Blasphemy and the problem of evil
This Taliban-like law has no place in a democracy
Had the Garda decided to prosecute actor Stephen Fry for blasphemy – and in truth no-one believes there was really any prospect that they would do so – he would have joined a small, eclectic band of political and religious dissidents who over the centuries have fallen foul of this archaic legal provision in Ireland.
They include priests who burned Bibles, Protestant and Catholic, or denied the divinity of Christ, and more recently, in 1957, Alan Simpson, owner of the Pike Theatre Club, for “producing for gain an indecent and profane performance”. Thankfully none, apart from Adam Duff O’Toole in 1328, faced the ultimate fate of being burned alive for alleged heresy and blasphemy.

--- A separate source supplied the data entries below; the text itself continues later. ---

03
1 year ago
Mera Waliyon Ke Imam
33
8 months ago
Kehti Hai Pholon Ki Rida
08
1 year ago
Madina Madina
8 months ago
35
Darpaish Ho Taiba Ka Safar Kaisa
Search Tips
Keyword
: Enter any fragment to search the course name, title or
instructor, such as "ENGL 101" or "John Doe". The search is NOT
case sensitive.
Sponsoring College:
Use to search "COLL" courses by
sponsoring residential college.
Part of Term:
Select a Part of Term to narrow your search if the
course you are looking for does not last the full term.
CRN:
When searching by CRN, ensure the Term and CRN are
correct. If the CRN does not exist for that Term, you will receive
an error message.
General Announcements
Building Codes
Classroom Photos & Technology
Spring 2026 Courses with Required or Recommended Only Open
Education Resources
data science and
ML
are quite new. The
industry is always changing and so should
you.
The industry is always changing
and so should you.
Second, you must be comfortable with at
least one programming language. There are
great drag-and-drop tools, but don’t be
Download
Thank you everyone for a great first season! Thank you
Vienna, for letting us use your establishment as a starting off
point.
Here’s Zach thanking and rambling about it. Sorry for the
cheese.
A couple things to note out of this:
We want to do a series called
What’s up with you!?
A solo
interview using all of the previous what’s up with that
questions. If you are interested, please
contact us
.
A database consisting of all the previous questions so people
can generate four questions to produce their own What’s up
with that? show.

But in fact for leading armed raids against the Pale.
This Taliban-like law has no place in a democracy – as the Law Reform Commission observed back in 1991, there should be “no place for the offence of blasphemous libel in a society which respects freedom of speech”. It should be removed forthwith from both the statute book and our Constitution, even in its currently unenforceable form, and even though we will have to have a referendum to do so.
It is no consolation that, as former minister Dermot Ahern claimed of his own controversial “dilution” of blasphemy in the Defamation Act 2009: “we implemented the crime but made it in a way that it would be virtually impossible to prosecute” – a classic Irish solution to an Irish problem.

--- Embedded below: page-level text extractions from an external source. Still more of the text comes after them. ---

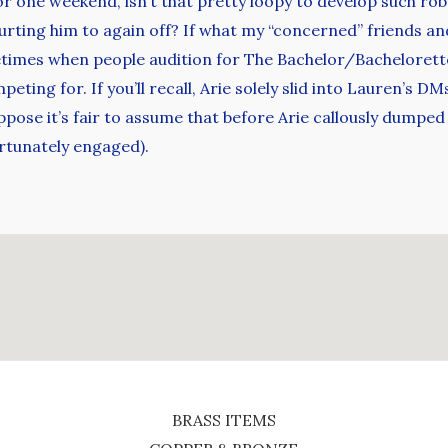
 for one weekend, isn’t that pretty loopy to develop such r
urting him to again off? If what my “concerned” friends and
times when people audition for The Bachelor/Bachelorette
eting for. If you’ll recall, Arie solely slid into Lauren’s 
pose it’s fair to assume that before Arie callously dumpe
ortunately engaged).
BRASS ITEMS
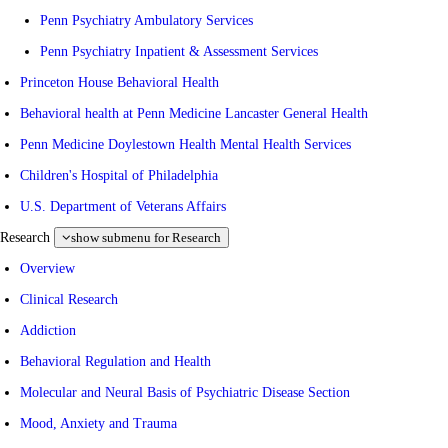
Penn Psychiatry Ambulatory Services
Penn Psychiatry Inpatient & Assessment Services
Princeton House Behavioral Health
Behavioral health at Penn Medicine Lancaster General Health
Penn Medicine Doylestown Health Mental Health Services
Children's Hospital of Philadelphia
U.S. Department of Veterans Affairs
Research
show submenu for Research
Overview
Clinical Research
Addiction
Behavioral Regulation and Health
Molecular and Neural Basis of Psychiatric Disease Section
Mood, Anxiety and Trauma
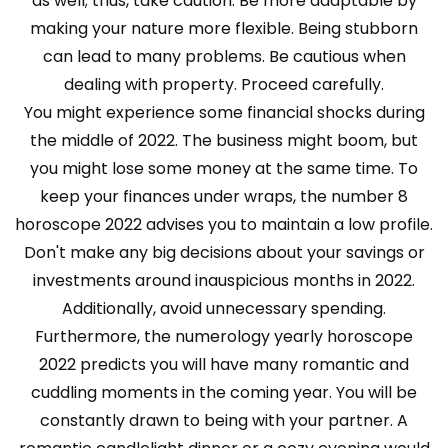
as well; thus, take caution. Be more adaptable by
making your nature more flexible. Being stubborn
can lead to many problems. Be cautious when
dealing with property. Proceed carefully.
You might experience some financial shocks during
the middle of 2022. The business might boom, but
you might lose some money at the same time. To
keep your finances under wraps, the number 8
horoscope 2022 advises you to maintain a low profile.
Don't make any big decisions about your savings or
investments around inauspicious months in 2022.
Additionally, avoid unnecessary spending.
Furthermore, the numerology yearly horoscope
2022 predicts you will have many romantic and
cuddling moments in the coming year. You will be
constantly drawn to being with your partner. A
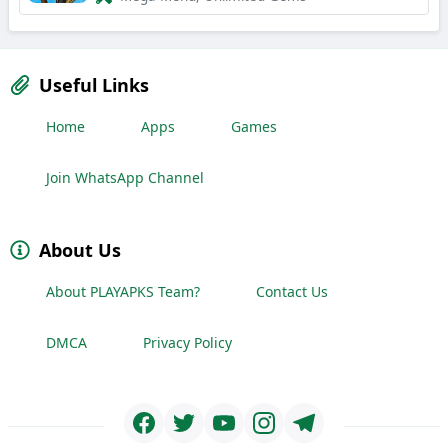
Useful Links
Home
Apps
Games
Join WhatsApp Channel
About Us
About PLAYAPKS Team?
Contact Us
DMCA
Privacy Policy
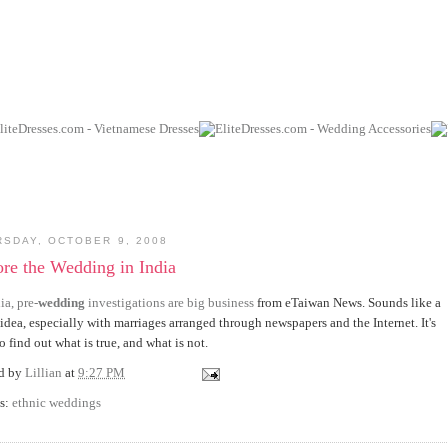
RSDAY, OCTOBER 9, 2008
re the Wedding in India
ia, pre-
wedding
investigations are big business
from eTaiwan News. Sounds like a
idea, especially with marriages arranged through newspapers and the Internet. It's
o find out what is true, and what is not.
ed by
Lillian
at
9:27 PM
s:
ethnic weddings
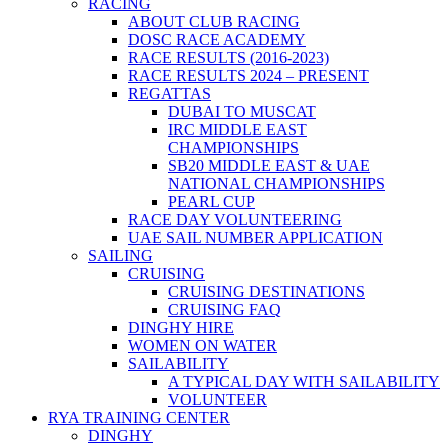
RACING
ABOUT CLUB RACING
DOSC RACE ACADEMY
RACE RESULTS (2016-2023)
RACE RESULTS 2024 – PRESENT
REGATTAS
DUBAI TO MUSCAT
IRC MIDDLE EAST
CHAMPIONSHIPS
SB20 MIDDLE EAST & UAE
NATIONAL CHAMPIONSHIPS
PEARL CUP
RACE DAY VOLUNTEERING
UAE SAIL NUMBER APPLICATION
SAILING
CRUISING
CRUISING DESTINATIONS
CRUISING FAQ
DINGHY HIRE
WOMEN ON WATER
SAILABILITY
A TYPICAL DAY WITH SAILABILITY
VOLUNTEER
RYA TRAINING CENTER
DINGHY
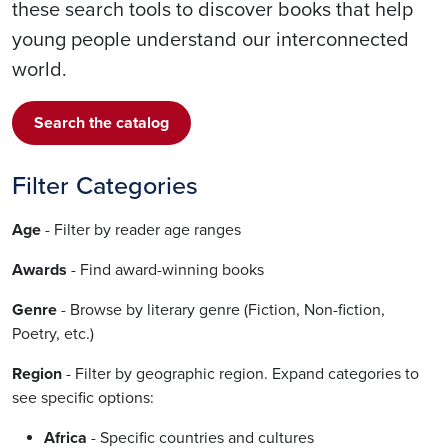
these search tools to discover books that help
young people understand our interconnected
world.
Search the catalog
Filter Categories
Age
- Filter by reader age ranges
Awards
- Find award-winning books
Genre
- Browse by literary genre (Fiction, Non-fiction,
Poetry, etc.)
Region
- Filter by geographic region. Expand categories to
see specific options:
Africa
- Specific countries and cultures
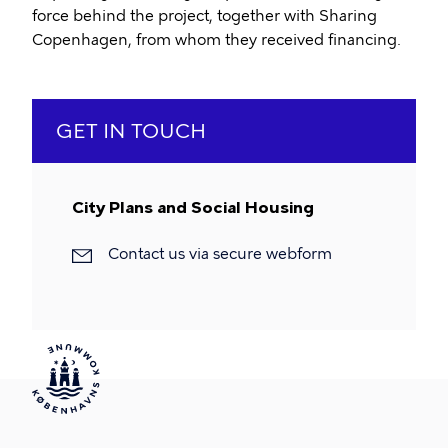
force behind the project, together with Sharing
Copenhagen, from whom they received financing.
GET IN TOUCH
City Plans and Social Housing
Contact us via secure webform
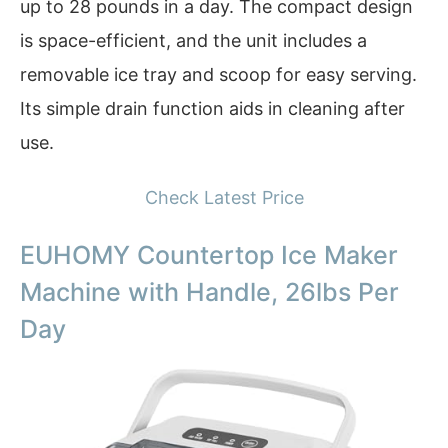
up to 28 pounds in a day. The compact design
is space-efficient, and the unit includes a
removable ice tray and scoop for easy serving.
Its simple drain function aids in cleaning after
use.
Check Latest Price
EUHOMY Countertop Ice Maker
Machine with Handle, 26lbs Per
Day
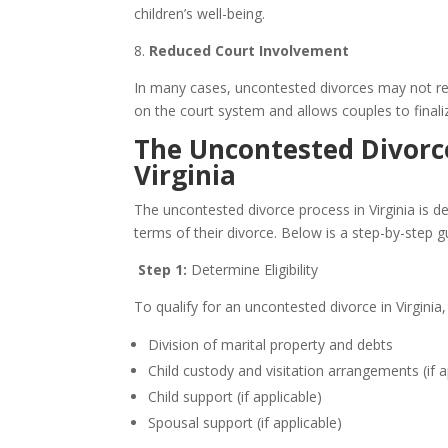
children’s well-being.
8.
Reduced Court Involvement
In many cases, uncontested divorces may not requ
on the court system and allows couples to finali
The Uncontested Divorce
Virginia
The uncontested divorce process in Virginia is d
terms of their divorce. Below is a step-by-step g
Step 1:
Determine Eligibility
To qualify for an uncontested divorce in Virginia,
Division of marital property and debts
Child custody and visitation arrangements (if a
Child support (if applicable)
Spousal support (if applicable)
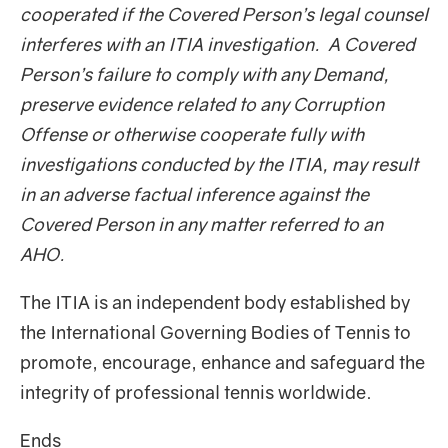
cooperated if the Covered Person’s legal counsel
interferes with an ITIA investigation. A Covered
Person’s failure to comply with any Demand,
preserve evidence related to any Corruption
Offense or otherwise cooperate fully with
investigations conducted by the ITIA, may result
in an adverse factual inference against the
Covered Person in any matter referred to an
AHO.
The ITIA is an independent body established by
the International Governing Bodies of Tennis to
promote, encourage, enhance and safeguard the
integrity of professional tennis worldwide.
Ends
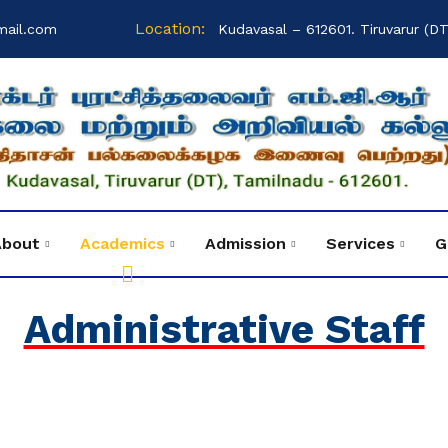
Location:
mail.com
Kudavasal – 612601. Tiruvarur (DT
About
Academics
Admission
Services
G
Administrative Staff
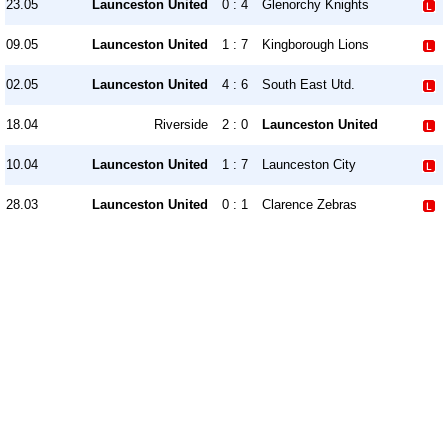
23.05
Launceston United
0 : 4
Glenorchy Knights
09.05
Launceston United
1 : 7
Kingborough Lions
02.05
Launceston United
4 : 6
South East Utd.
18.04
Riverside
2 : 0
Launceston United
10.04
Launceston United
1 : 7
Launceston City
28.03
Launceston United
0 : 1
Clarence Zebras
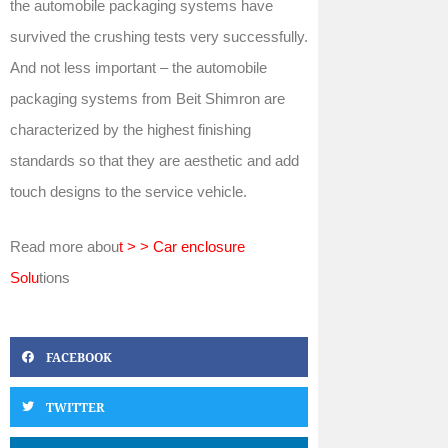
the automobile packaging systems have
survived the crushing tests very successfully.
And not less important – the automobile
packaging systems from Beit Shimron are
characterized by the highest finishing
standards so that they are aesthetic and add
touch designs to the service vehicle.
Read more abou
t > > Car enclosure
Solu
tions
FACEBOOK
TWITTER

In any case, Fry’s comments to Gay Byrne, far from being an insult to God, were a profound and eloquent statement, albeit in a robust form, of what philosophers call the “problem of evil”, the challenge in arguments for the existence of God in reconciling an all-seeing , omnipotent, benevolent God with the pain and evil we see manifest in the world around us. “Why,” Fry asked, “should I respect a capricious, mean-minded, stupid god who creates a world which is so full of injustice and pain?” To which the reply of the Christian, though not altogether convincing, should be “because God created free will”. And not a knock on the door from the boys in blue.